Learnings and Reflection

Collaborating with universities has been very useful for Signal, but it has had challenges at different stages of growth, usually related to two high level aspects: Priority and Impact.

Priority

One of the main challenges when using collaborations to improve current lines of work is the differences in time horizons. It usually takes a few months from the moment a research collaboration is defined until we have a visiting researcher in the company. This might not seem like a long time in academia, but it is a long period for a start-up, and even for a scale-up. During this time, the priorities of the company might have changed enough to make the project less interesting or even obsolete. In order to address this challenge, we now explicitly scope each collaboration either as an improvement in an existing component or as an exploration where the main goal is to reduce uncertainty (e.g., How well can we summarise events based on our content?).

Impact

A common challenge for data scientists is that we tend to focus on academic-focused metrics. Unfortunately, pure-quality metrics (e.g., F1 for classification) might not correlate well with the business metric that they are targeting.
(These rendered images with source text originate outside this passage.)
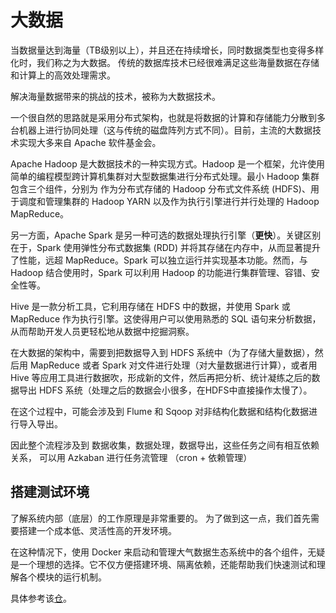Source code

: # 大数据

当数据量达到海量（TB级别以上），并且还在持续增长，同时数据类型也变得多样化时，我们称之为大数据。
传统的数据库技术已经很难满足这些海量数据在存储和计算上的高效处理需求。

解决海量数据带来的挑战的技术，被称为大数据技术。

一个很自然的思路就是采用分布式架构，也就是将数据的计算和存储能力分散到多台机器上进行协同处理（这与传统的磁盘阵列方式不同）。目前，主流的大数据技术实现大多来自 Apache 软件基金会。

Apache Hadoop 是大数据技术的一种实现方式。Hadoop 是一个框架，允许使用简单的编程模型跨计算机集群对大型数据集进行分布式处理。最小 Hadoop 集群包含三个组件，分别为 作为分布式存储的 Hadoop 分布式文件系统 (HDFS)、用于调度和管理集群的 Hadoop YARN 以及作为执行引擎进行并行处理的 Hadoop MapReduce。

另一方面，Apache Spark 是另一种可选的数据处理执行引擎（**更快**）。关键区别在于，Spark 使用弹性分布式数据集 (RDD) 并将其存储在内存中，从而显著提升了性能，远超 MapReduce。Spark 可以独立运行并实现基本功能。然而，与 Hadoop 结合使用时，Spark 可以利用 Hadoop 的功能进行集群管理、容错、安全性等。

Hive 是一款分析工具，它利用存储在 HDFS 中的数据，并使用 Spark 或 MapReduce 作为执行引擎。这使得用户可以使用熟悉的 SQL 语句来分析数据，从而帮助开发人员更轻松地从数据中挖掘洞察。

在大数据的架构中，需要到把数据导入到 HDFS 系统中（为了存储大量数据），然后用 MapReduce 或者 Spark 对文件进行处理（对大量数据进行计算），或者用 Hive 等应用工具进行数据吹，形成新的文件，然后再把分析、统计凝练之后的数据导出 HDFS 系统（处理之后的数据会小很多，在HDFS中直接操作太慢了）。 

在这个过程中，可能会涉及到 Flume 和 Sqoop 对非结构化数据和结构化数据进行导入导出。

因此整个流程涉及到 数据收集，数据处理，数据导出，这些任务之间有相互依赖关系，
可以用 Azkaban 进行任务流管理 （cron + 依赖管理）

## 搭建测试环境

了解系统内部（底层）的工作原理是非常重要的。
为了做到这一点，我们首先需要搭建一个成本低、灵活性高的开发环境。

在这种情况下，使用 Docker 来启动和管理大气数据生态系统中的各个组件，无疑是一个理想的选择。它不仅方便搭建环境、隔离依赖，还能帮助我们快速测试和理解各个模块的运行机制。

具体参考该[仓](https://github.com/XiaoLinhong/hadoop-docer)。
In order to minimise this risk, projects should be very explicit on their assumption, hypothesis and their expected impact on user behaviour or value. The best approach is to start with the high level impact that we want to achieve from the user point of view (e.g., spend more time in the app) and then cascade down to all the potential solutions that we believe will help with that goal (e.g., better results in a search engine). One aspect that is especially difficult to grasp to some researchers is that small improvements could have zero impact on the high level goal, while potentially requiring significant effort. There are exceptions to the rule, usually related to problems that are clearly monetizable (e.g., a 0.05% better fraud detection system in a company predicting millions of transactions a day) but in many other cases improvements that are not clearly noticeable by the users might have a limited impact on changing their behaviour.

It is also important to ensure we select candidates that can operate in an industrial setting. This ranges from communication skills to development skills and the perspective that efficiency, simplicity and feasibility of integration given the current infrastructure are also important aspects when considering potential solutions. Obviously, Signal AI tries to always provide as much infrastructure support, data and supervision for the researchers to be as impactful as possible.

Conclusions

Some of the best research talent is still at universities, where some individuals are wondering about the impact of their research. On the other hand, companies are closer to their customer problems. We truly believe that bridging the gap between academia and industry as much as possible is a win-win situation for all the parties involved and while it is not an easy journey and there are several challenges from the planning and organisation point of view, it is a fantastic opportunity for companies, especially for SMEs, to improve their offerings in new innovative ways.